**WHAT YOU ARE ASKED TO DO**
Copy the stretch from the line containing "city: Weismain" through the end of the records, replacing "latitude" with "lat" and changing nothing else. Omit the pictures.

— begin —

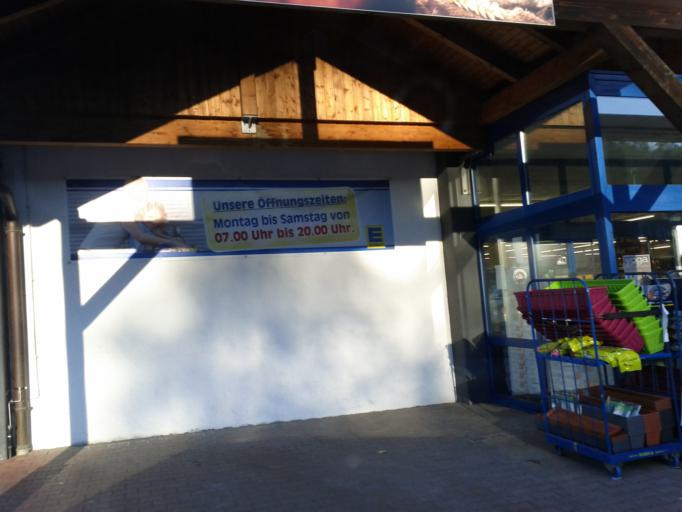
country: DE
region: Bavaria
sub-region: Upper Franconia
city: Weismain
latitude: 50.0915
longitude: 11.2390
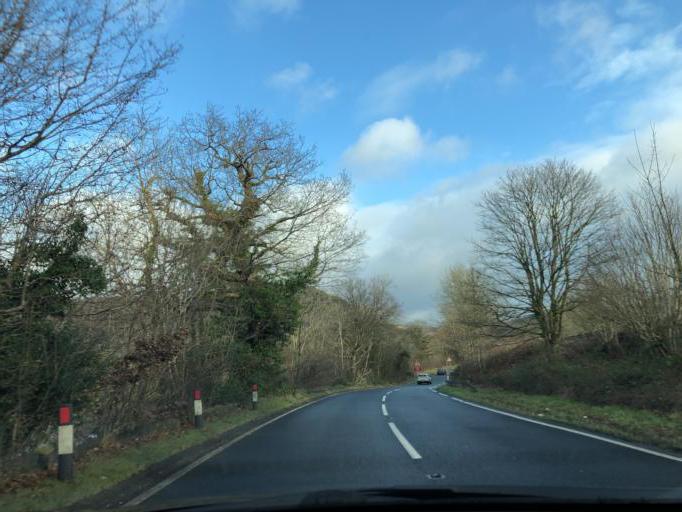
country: GB
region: England
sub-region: Cumbria
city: Grange-over-Sands
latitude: 54.2666
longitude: -2.9784
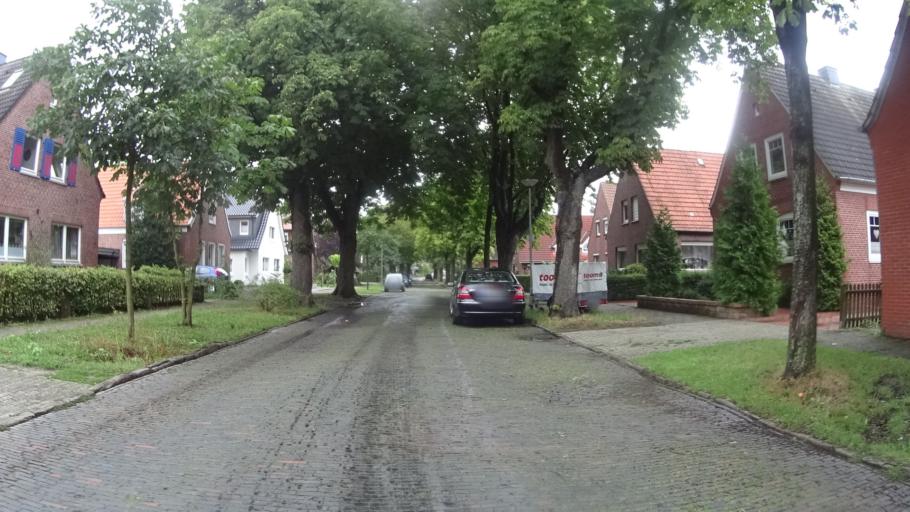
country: DE
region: Lower Saxony
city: Leer
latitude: 53.2338
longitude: 7.4452
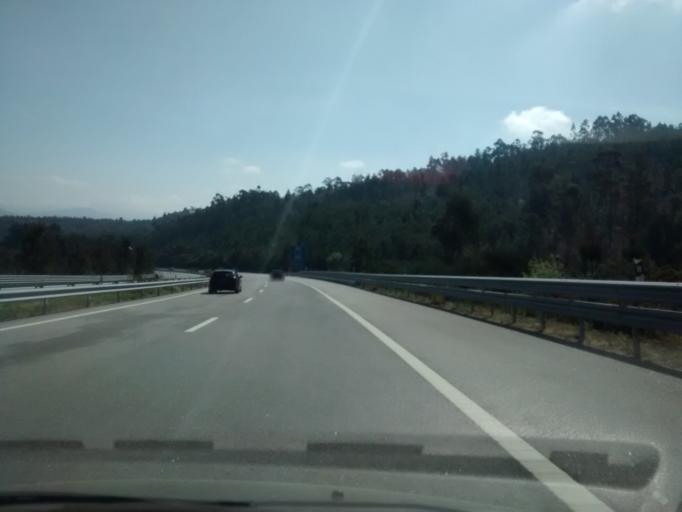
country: PT
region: Braga
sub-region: Cabeceiras de Basto
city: Cabeceiras de Basto
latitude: 41.4714
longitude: -7.9769
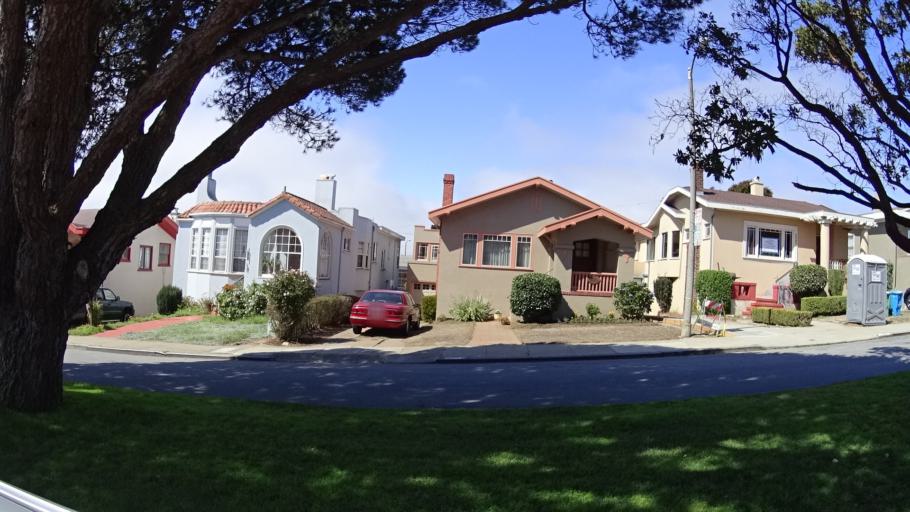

— end —

**WORKED SOLUTION**
city: Weismain
lat: 50.0915
longitude: 11.2390
country: GB
region: England
sub-region: Cumbria
city: Grange-over-Sands
lat: 54.2666
longitude: -2.9784
country: DE
region: Lower Saxony
city: Leer
lat: 53.2338
longitude: 7.4452
country: PT
region: Braga
sub-region: Cabeceiras de Basto
city: Cabeceiras de Basto
lat: 41.4714
longitude: -7.9769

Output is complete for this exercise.